- Theatrical release poster
- Directed by: Peter Rodger
- Written by: Peter Rodger
- Produced by: Peter Rodger
- Starring: Peter Rodger Ringo Starr Hugh Jackman David Copperfield Seal Bob Geldof Baz Luhrmann Jack Thompson Princess Michael of Kent Lawrence Blair
- Cinematography: Peter Rodger
- Edited by: John Hoyt
- Music by: Alexander Bubenheim
- Production companies: Rodger Pictures Syzygy Productions
- Distributed by: Vision Films
- Release dates: October 16, 2009 (Warsaw Film Festival); November 13, 2009 (United States);
- Running time: 93 minutes
- Country: United States
- Language: English
- Budget: $1 million
- Box office: $38,244

= Oh My God (2009 film) =

Oh My God (later retitled God: The Almighty Question) is a 2009 documentary film by commercial director Peter Rodger. The filmmaker asked people across the world the question "What is God?" Notable figures interviewed include Ringo Starr, Hugh Jackman, David Copperfield, Seal, Bob Geldof, Baz Luhrmann, Jack Thompson, Princess Michael of Kent, and Lawrence Blair.
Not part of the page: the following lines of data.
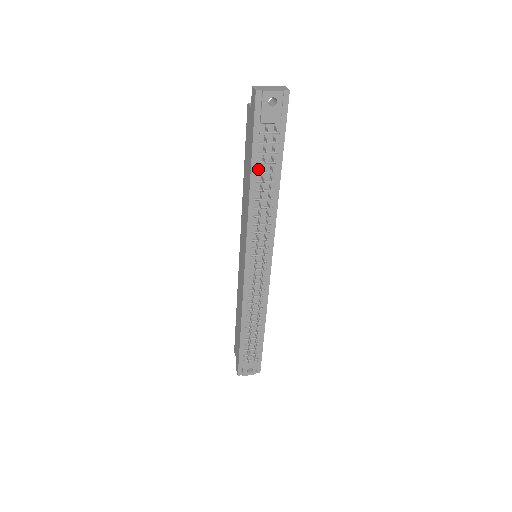
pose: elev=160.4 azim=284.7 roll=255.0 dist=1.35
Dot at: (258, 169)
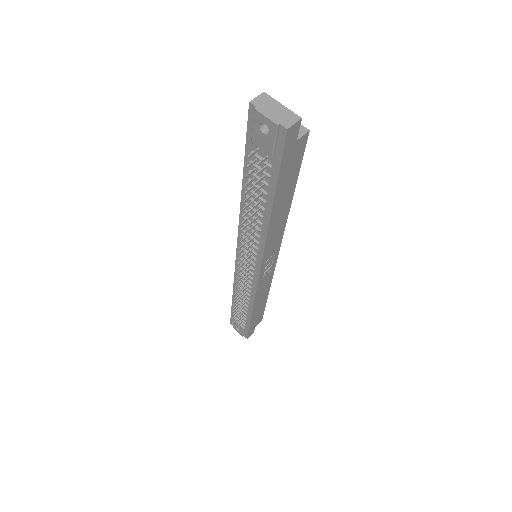
Dot at: (250, 185)
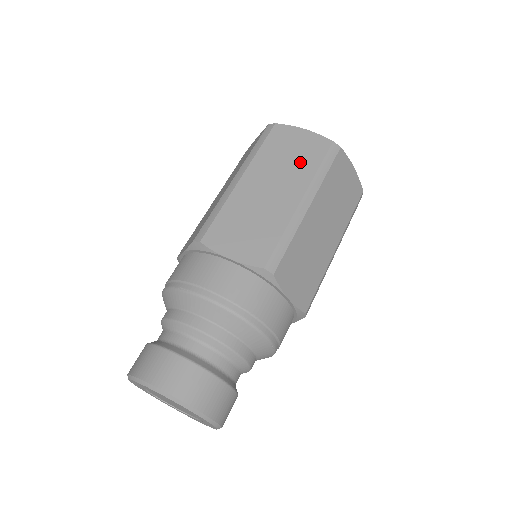
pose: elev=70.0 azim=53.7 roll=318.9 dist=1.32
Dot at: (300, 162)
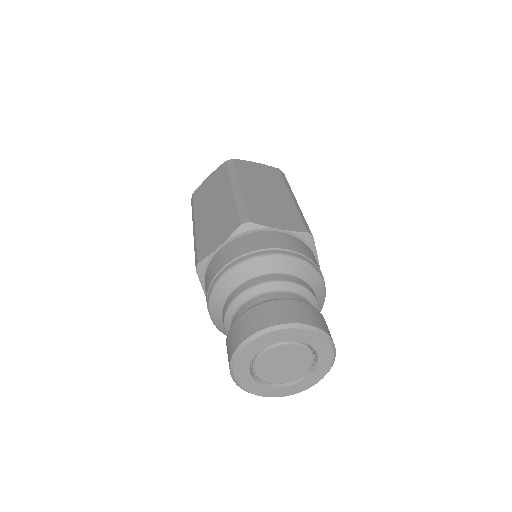
Dot at: (218, 184)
The film contains production credit from Rodger's future wife, Soumaya Akaaboune, as well as a special thanks credit to Rodger's son, Elliot.

==Controversy==
The film is mentioned in the manifesto of Elliot Rodger, the perpetrator of the 2014 Isla Vista killings and son of the film's director, on how his father said he would become rich from the film, but only sent him into bankruptcy.